6. Juli 2016

Kommunikation per WhatsApp

Ohne Smartphone in der Oberstufe? Keine Chance. Lehrer kommunizieren mit den Schülern via Chat. Ohne WhatsApp wird man zum Aussenseiter. Dabei wäre die App erst ab 16 Jahren erlaubt.
Gruppenzwang Klassen-Chat, Ostschweiz am Sonntag, 3.7. von Julia Nehmiz


Die Sechstklässler einer St. Galler Primarschule sind ratlos. Zwar haben die meisten schon ein Smartphone, aber eben nicht alle. Müssen die sich nun eines kaufen? «Wir hatten gestern Besuchstag in der Oberstufe. Unsere neue Lehrerin hat gesagt, wir brauchen alle ein Smartphone, damit wir einen Klassen-Chat auf WhatsApp einrichten können», erzählt ein 13-Jähriger.

Was der Oberstufenlehrerin wohl entgangen ist: In den Nutzungsbedingungen von WhatsApp heisst es, dass man mindestens 16 Jahre alt sein muss, um die Anwendung zu nutzen. Beim Installieren der App wird das Mindestalter jedoch nicht kontrolliert. Ein anderer Sechstklässler fragt: «Wenn die Lehrerin nun sagt, ich soll WhatsApp installieren, was soll ich dann machen?»

Kinder sind immer erreichbar
Die Primarlehrer ärgert das masslos. Es gebe andere Wege der Kommunikation, um die Schüler zu erreichen. Hausaufgaben könne man auch in der Schule besprechen. Und wenn der Lehrperson erst am Sonntagabend einfällt, dass die Schüler Pappkarton zum Basteln mitbringen müssen – dann sei es halt zu spät. «Bei grossen Konzernen werden die Mailprogramme am Wochenende abgestellt, damit die Mitarbeiter abschalten können. Aber bei Kindern fängt man an, permanente Erreichbarkeit zu verlangen. Das ist doch absurd», sagt die Primarlehrerin.

«Das kann ich mir beim besten Willen nicht vorstellen, dass meine Lehrer zu den Schülern sagen, sie müssten ein Smartphone haben», sagt der Leiter der betreffenden Sekundarschule. Es sei klar: Die Schule gebe den Eltern nicht vor, welche Geräte die Jugendlichen haben sollten. Dass Lehrer mit den Schülern via Klassen-Chat kommunizieren, findet er in Ordnung.
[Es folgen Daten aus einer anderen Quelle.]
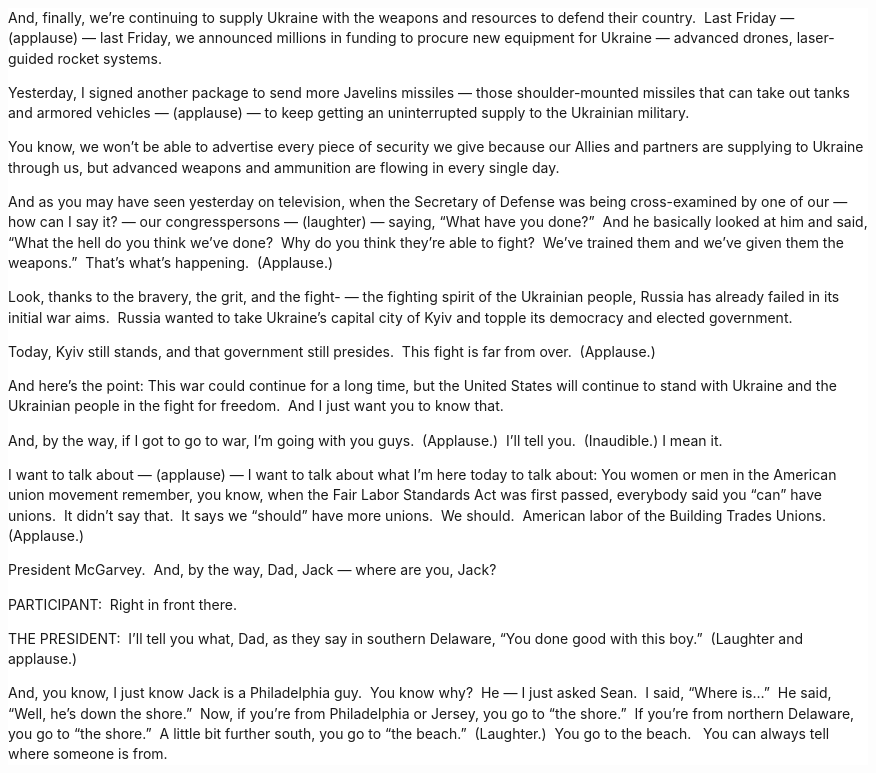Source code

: And, finally, we’re continuing to supply Ukraine with the weapons and
resources to defend their country.  Last Friday — (applause) — last
Friday, we announced millions in funding to procure new equipment for
Ukraine — advanced drones, laser-guided rocket systems. 

Yesterday, I signed another package to send more Javelins missiles —
those shoulder-mounted missiles that can take out tanks and armored
vehicles — (applause) — to keep getting an uninterrupted supply to the
Ukrainian military. 

You know, we won’t be able to advertise every piece of security we give
because our Allies and partners are supplying to Ukraine through us, but
advanced weapons and ammunition are flowing in every single day.  

And as you may have seen yesterday on television, when the Secretary of
Defense was being cross-examined by one of our — how can I say it? — our
congresspersons — (laughter) — saying, “What have you done?”  And he
basically looked at him and said, “What the hell do you think we’ve
done?  Why do you think they’re able to fight?  We’ve trained them and
we’ve given them the weapons.”  That’s what’s happening.  (Applause.)

Look, thanks to the bravery, the grit, and the fight- — the fighting
spirit of the Ukrainian people, Russia has already failed in its initial
war aims.  Russia wanted to take Ukraine’s capital city of Kyiv and
topple its democracy and elected government.  

Today, Kyiv still stands, and that government still presides.  This
fight is far from over.  (Applause.) 

And here’s the point: This war could continue for a long time, but the
United States will continue to stand with Ukraine and the Ukrainian
people in the fight for freedom.  And I just want you to know that. 

And, by the way, if I got to go to war, I’m going with you guys. 
(Applause.)  I’ll tell you.  (Inaudible.) I mean it.

I want to talk about — (applause) — I want to talk about what I’m here
today to talk about: You women or men in the American union movement
remember, you know, when the Fair Labor Standards Act was first passed,
everybody said you “can” have unions.  It didn’t say that.  It says we
“should” have more unions.  We should.  American labor of the Building
Trades Unions.  (Applause.)

President McGarvey.  And, by the way, Dad, Jack — where are you, Jack?

PARTICIPANT:  Right in front there.

THE PRESIDENT:  I’ll tell you what, Dad, as they say in southern
Delaware, “You done good with this boy.”  (Laughter and applause.)

And, you know, I just know Jack is a Philadelphia guy.  You know why? 
He — I just asked Sean.  I said, “Where is…”  He said, “Well, he’s down
the shore.”  Now, if you’re from Philadelphia or Jersey, you go to “the
shore.”  If you’re from northern Delaware, you go to “the shore.”  A
little bit further south, you go to “the beach.”  (Laughter.)  You go to
the beach.   You can always tell where someone is from. 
Aber: «Es wäre mir neu, dass es keine Telefonkette mehr gibt.» Denn die Lehrperson müsse gewährleisten, dass wichtige Informationen bei allen Kindern ankommen. «Sonst müsste ich als Schulleiter vehement dagegen sein.» Aber werden seine Schüler nicht angestiftet, eine Regelwidrigkeit zu begehen? Fast keiner der Sekschüler ist 16 Jahre alt. «Die meisten benutzen WhatsApp schon. Wenn die Eltern das erlauben, geht das für mich in Ordnung.»

Für viele Eltern geht das aber nicht in Ordnung. Sie nerven sich ob der ständigen Erreichbarkeit der Kinder. «Unsere 14jährige Tochter checkt jeden Morgen ihr Handy, damit sie keine wichtige Nachricht im Klassen-Chat verpasst.» Die Tochter besucht eine Sek in der Innenstadt. Zu Beginn der 7. Klasse hätten noch nicht alle Kinder ein Smartphone gehabt. Das habe sich schnell geändert. «Per Klassen-Chat wurde mitgeteilt, dass die erste Lektion ausfällt. Die Schüler ohne Smartphone standen dann in der Schule.»

Im Chat wird alles besprochen
Ohne Smartphone werde man zum Aussenseiter. «Im Klassen-Chat wird alles besprochen», sagt der Vater. Ohne WhatsApp kann man nicht mitreden, nicht abmachen. Wenn die Familie ein Wochenende offline verbringt, will die Tochter am Sonntagabend die 500 Nachrichten im Chat lesen, damit sie am Montag mitreden kann. Man habe das an einem Elternabend angesprochen, die Schulleitung habe versprochen, sich darum zu kümmern – geändert habe sich nichts.


So schnell wird sich auch nichts ändern. Das Schulamt der Stadt St. Gallen sagt, es sei Schulen und Lehrern selber überlassen, den Umgang mit Smartphone und Klassen-Chat zu regeln.